Угольный фильтр

Человек-Задница Пишет Руками
Положим, на кухне каждый вечер локализуются двое, может быть, не каждый, не так уж точно, но четыре или пять раз в неделю двое точно на кухне, они там курят и варят макароны, дабы затем есть их с томатным соусом и сыром, потому что больше ничего нет. Марина старше. На целых два года, но не университетских, а обычных, потому как поступали они вместе, и Марина для этого целых два года работала от скуки, чтобы его, Никиту, подождать, пока он вернётся из армии, а после иметь возможность вместе прогуливать пары по техническим и неинтересным предметам. У Марины есть коробка из-под обуви, в которой она хранит Никитины армейские письма. Раньше она в этой коробке хранила ещё разные открытки с Дней рождения, но потом выбросила – надоели. Никита выше Марины на две замечательных головы, но Марина умнее. Светловолосая, не самой тонкой кости, но вёрткая и по утрам бегает, стараясь эту не самую тонкую кость куда-то избыть, хотя Никита ей говорит постоянно, что это всё не нужно и не обязательно. Армия для него закончилась сравнительно быстро, потому как ему там офицер сделал контузию, постучав в течение четверти часа по голове кастрюлей, в которую Никита плохо чистил картофель, не выцарапывая глазки, а оставляя их и тем самым нарушая устав. Теперь он учится вместе с Мариной, а от контузии у него случаются мигрени и иногда обмороки в самых неурочных местах. Несколько выборочных вечеров из недели Марина с Никитой на кухне, недоеденная томатная паста с имбирём застывает на тарелках, а они говорят, говорят, и больше ничего особенного не делают, потому как они такие кухонные философы, и всё.

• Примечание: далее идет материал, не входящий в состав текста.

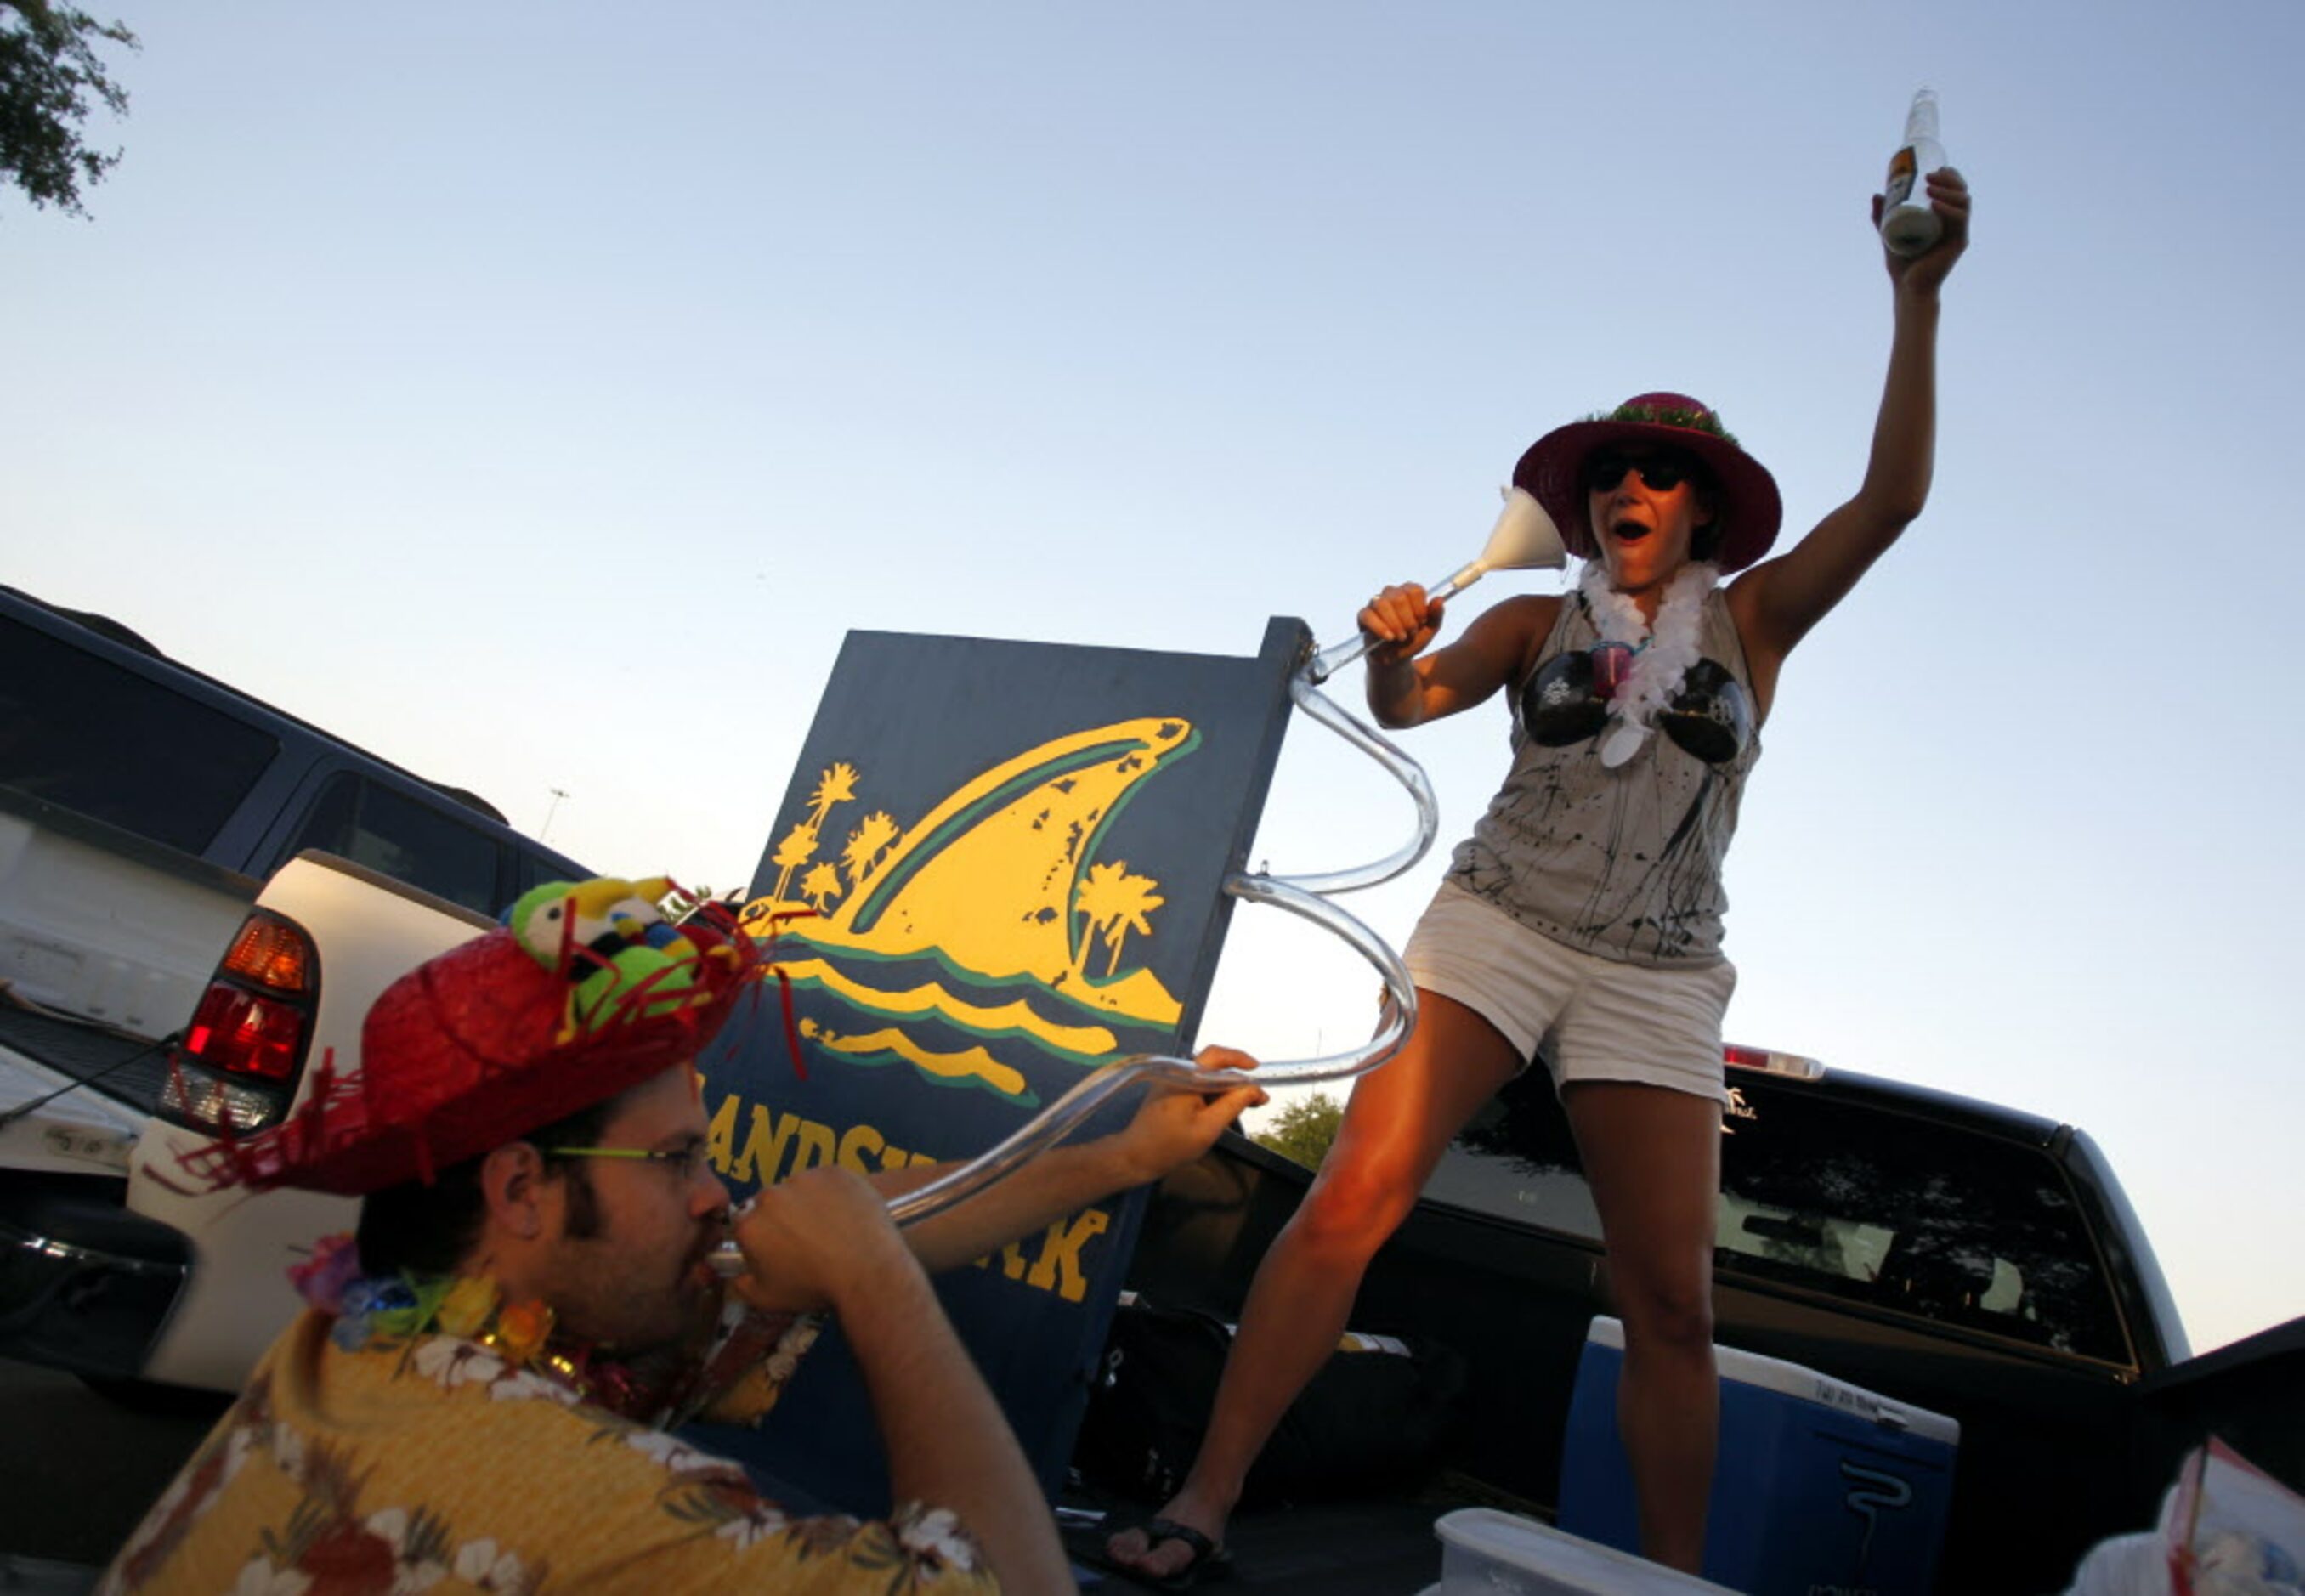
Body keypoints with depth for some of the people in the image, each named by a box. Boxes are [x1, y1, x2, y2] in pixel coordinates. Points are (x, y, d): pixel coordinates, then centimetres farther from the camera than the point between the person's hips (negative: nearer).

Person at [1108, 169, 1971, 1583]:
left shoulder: (1749, 621, 11)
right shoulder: (1539, 620, 10)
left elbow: (1892, 497, 0)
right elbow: (1410, 701, -2)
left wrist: (1918, 304, -8)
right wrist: (1391, 649, -25)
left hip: (1655, 978, 1)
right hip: (1498, 927, -1)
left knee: (1673, 1306, -3)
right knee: (1353, 1199, -15)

Однажды осенью Никита предлагает:
- Мать, а давай у тебя на принтере распечатаем агитационных антиправительственных лозунгов, купим клею ПВА и пойдём их по городу вешать на самые разные строения.

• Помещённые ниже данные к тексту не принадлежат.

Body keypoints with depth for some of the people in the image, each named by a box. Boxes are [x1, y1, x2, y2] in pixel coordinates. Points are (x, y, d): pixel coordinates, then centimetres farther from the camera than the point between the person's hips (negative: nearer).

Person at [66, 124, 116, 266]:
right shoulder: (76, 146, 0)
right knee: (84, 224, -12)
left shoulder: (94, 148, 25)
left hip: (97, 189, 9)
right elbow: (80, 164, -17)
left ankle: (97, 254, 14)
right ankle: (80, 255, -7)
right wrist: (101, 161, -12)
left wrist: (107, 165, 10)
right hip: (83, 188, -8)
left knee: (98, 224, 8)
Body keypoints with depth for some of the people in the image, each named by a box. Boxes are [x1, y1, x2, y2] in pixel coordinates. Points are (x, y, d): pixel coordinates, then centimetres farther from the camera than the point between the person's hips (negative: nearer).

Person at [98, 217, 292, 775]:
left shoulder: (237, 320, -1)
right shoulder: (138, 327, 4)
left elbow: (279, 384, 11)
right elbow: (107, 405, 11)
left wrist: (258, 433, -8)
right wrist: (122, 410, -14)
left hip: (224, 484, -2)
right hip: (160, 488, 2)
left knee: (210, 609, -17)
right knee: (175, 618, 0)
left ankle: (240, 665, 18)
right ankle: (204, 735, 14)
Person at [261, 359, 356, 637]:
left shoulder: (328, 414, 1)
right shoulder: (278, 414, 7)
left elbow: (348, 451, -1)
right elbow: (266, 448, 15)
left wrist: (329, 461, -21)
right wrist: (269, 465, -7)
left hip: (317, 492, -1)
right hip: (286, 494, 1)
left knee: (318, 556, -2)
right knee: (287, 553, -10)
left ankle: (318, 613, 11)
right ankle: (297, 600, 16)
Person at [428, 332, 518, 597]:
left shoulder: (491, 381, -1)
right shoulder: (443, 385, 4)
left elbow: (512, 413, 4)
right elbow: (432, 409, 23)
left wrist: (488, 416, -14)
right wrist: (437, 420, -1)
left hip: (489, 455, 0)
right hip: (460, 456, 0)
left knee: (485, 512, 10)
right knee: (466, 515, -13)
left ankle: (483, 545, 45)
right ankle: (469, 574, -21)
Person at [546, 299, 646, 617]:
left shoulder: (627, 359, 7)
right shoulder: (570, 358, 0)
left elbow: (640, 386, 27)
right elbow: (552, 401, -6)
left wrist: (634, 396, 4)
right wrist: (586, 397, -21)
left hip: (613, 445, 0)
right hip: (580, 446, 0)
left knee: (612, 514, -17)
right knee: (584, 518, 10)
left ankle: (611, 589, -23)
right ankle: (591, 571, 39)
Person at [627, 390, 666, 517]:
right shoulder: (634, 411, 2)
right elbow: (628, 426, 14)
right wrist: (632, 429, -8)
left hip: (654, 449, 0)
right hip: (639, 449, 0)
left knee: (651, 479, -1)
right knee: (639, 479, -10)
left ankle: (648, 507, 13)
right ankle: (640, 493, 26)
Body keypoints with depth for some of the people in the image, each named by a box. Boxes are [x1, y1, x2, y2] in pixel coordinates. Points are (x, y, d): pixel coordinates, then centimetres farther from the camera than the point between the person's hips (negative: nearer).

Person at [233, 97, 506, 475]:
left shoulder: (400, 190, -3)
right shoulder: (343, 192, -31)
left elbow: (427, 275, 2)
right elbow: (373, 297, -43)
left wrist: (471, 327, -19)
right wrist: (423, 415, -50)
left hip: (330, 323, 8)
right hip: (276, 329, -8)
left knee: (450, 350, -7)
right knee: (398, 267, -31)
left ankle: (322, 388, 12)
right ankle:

- Ладно, – соглашается Марина, – ладно, отец, только картридж мне купи.
Никита покупает ей картридж, самый плотно наполненный чернилами, и они печатают лозунги разные, смешные, вроде, например: «Путин – ***ла, страна – могила», и сами очень громко смеются, пугая Маринину маму, которая заходит, поправляя халат, спрашивает:
- Вы, – спрашивает, – что ли здесь курите, дети?
Она их так уже очень давно называет, с тех пор примерно, когда волос у Марины на голове было примерно столько же, сколько теперь у Никиты, она была лысая, потому что голову разбила, и ей когда зашивали в травмпункте, всё сбрили сразу, чтобы не маяться. Было ей тогда лет восемь, и Маринина мама так никогда и не узнала, что это Никита Марине организовал. Маленький был и глупый.
- Нет, мам, – отвечает Марина, – мы занимаемся политикой.
- Хорошо, – соглашается мама, – лучше политика, чем ганджубас. Хотя, если подумать, ганджубас всё же лучше. Но занимайтесь, дети, занимайтесь.
И уходит.
В Оренбурге ночью холодно, Марина с Никитой ждут ночи, просматривая какие-то беспонтовые ролики в интернете, смеясь и весело проводя время, спят затем часа два на полу, друг другу одолжив руки под головы, чтобы можно было опираться надёжно, и шея не затекала. Затем они одеваются, перепутав худи с висящими, чересчур длинными рукавами, осознав досадное явление, меняются, переодеваясь ещё раз. Берут толстую пачку распечаток, один рюкзак, разведённый клей ПВА и малярную кисть. На улице холодно, мокро, листья лежат под ногами, липнут к кроссовкам, Марина и Никита заклеивают ближайший район плотно, двигаются к центру вдоль широкой трассы, песни поют и ведут себя весело. На улице, разумеется, никого, потому что три часа ночи и нормальные люди спят или трахаются, или ещё что делают, что причитается нормальным людям, например, телевизор смотрят.
В центре города, когда Марина с Никитой лепят листовки на спины скамей на аллее, их ловят усталые и ругающиеся милиционеры, запихивают в пропахшую блевотиной машину и везут в отделение.
Замечают неловко, даже ****юлей не отвесив, потому что, точно, устали:
- Лучше бы вы дома сидели.
Никита с Мариной молчат. Им весело, но печалит одна единственная мысль, что в обезьяннике курить, наверняка, не дадут. Они спят на одной скамье, не разговаривая и даже не держась за руки и вообще никак не выявляя общности. Утром их отпускают, ничего не сказав, ничего не пообещав и даже ничем не угрожая.
Марина с Никитой курят под районным отделением милиции и думают, чем они займутся завтра, каким ещё образом организуют свой долгий побег от реальности. Или что-нибудь ещё.